Use the Inference Profile ID in Your Code:
Once you have the inference profile ID (it will look something like us.anthropic.claude-3-5-sonnet-20240620-v1:0
), you simply use this ID instead of the regular model ARN when you make your requests to the Bedrock API (using InvokeModel
or Converse
).
Example:
# Using a single-region ARN
# model_id = "arn:aws:bedrock:us-east-1::foundation-model/anthropic.claude-3-5-sonnet-20240620-v1:0"
# ... call bedrock_runtime.invoke_model(modelId=model_id, ...)
# You would use:
# Using the cross-region inference profile ID
inference_profile_id = 'us.anthropic.claude-3-5-sonnet-20240620-v1:0' # Example ID
# Replace "your-source-region" with the region you are making the request from
bedrock_runtime = boto3.client("bedrock-runtime", region_name="your-source-region")
response = bedrock_runtime.converse(
modelId = inference_profile_id, # Use the profile ID here!
system = [{"text": "You are a helpful AI assistant."}],
messages = [{"role": "user", "content": [{"text": "Tell me something interesting."}]}]
)
print(response['output']['message']['content'])
Bedrock sees the inference profile ID and knows it has the flexibility to route your request to any available region within that profile's set.
So, while you don't manage the traffic routing yourself (Bedrock does that automatically!), you do need to make the initial step of changing your code to use the inference profile ID instead of the standard model ARN. It's a straightforward change that unlocks powerful resiliency.
Monitoring Your Applications
Amazon Bedrock gives you visibility into how cross-region inference is working. If your request gets re-routed to another region, this information is recorded in your AWS CloudTrail logs and Amazon Bedrock Model Invocation Logs.
You'll find details like an inferenceRegion
key which tells you where the request was actually processed. By looking at these logs (for example, in Amazon CloudWatch), you can see when requests are being served from different regions. This helps you understand your application's traffic flow and how effectively cross-region inference is handling demand spikes.
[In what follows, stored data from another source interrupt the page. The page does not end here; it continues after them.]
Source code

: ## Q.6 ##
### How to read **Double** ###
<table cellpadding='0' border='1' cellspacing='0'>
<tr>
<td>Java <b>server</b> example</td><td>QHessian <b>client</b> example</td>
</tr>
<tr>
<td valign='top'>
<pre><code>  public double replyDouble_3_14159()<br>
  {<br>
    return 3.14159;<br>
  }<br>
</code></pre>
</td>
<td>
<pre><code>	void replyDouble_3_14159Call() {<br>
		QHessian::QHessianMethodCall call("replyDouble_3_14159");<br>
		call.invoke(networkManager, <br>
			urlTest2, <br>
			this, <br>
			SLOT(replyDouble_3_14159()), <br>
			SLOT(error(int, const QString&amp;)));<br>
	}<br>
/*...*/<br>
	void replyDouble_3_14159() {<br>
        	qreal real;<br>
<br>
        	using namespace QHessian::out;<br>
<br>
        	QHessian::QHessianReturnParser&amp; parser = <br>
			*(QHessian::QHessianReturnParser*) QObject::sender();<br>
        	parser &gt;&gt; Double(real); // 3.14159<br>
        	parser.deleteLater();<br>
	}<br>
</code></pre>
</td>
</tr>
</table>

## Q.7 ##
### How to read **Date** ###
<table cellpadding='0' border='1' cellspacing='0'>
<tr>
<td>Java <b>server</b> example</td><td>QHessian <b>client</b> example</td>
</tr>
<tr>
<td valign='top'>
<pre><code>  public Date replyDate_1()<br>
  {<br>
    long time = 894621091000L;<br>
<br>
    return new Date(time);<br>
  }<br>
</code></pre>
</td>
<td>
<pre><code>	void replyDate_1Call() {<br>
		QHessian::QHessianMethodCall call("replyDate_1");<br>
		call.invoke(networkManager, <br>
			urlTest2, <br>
Important Things to Keep in Mind
While cross-region inference is great for resiliency, here are a few points to be aware of:
- Latency: There might be a very slight delay (usually very small, like double-digit milliseconds in testing) if a request needs to be re-routed to another region.
- Data Residency: Your main data stays in your source region. However, the input prompts and output results for a specific inference request might be processed in another region within the same geographical group (like US or EU). Make sure this fits with any data location rules or compliance requirements you have.
Rest assured, all data transfer between regions happens over AWS's secure network.
- Supported Models and Regions: This feature works with a specific list of models and within defined geographical sets of regions (US, EU, etc.). Check the Bedrock documentation to confirm that the models you want to use and the regions you operate in are supported.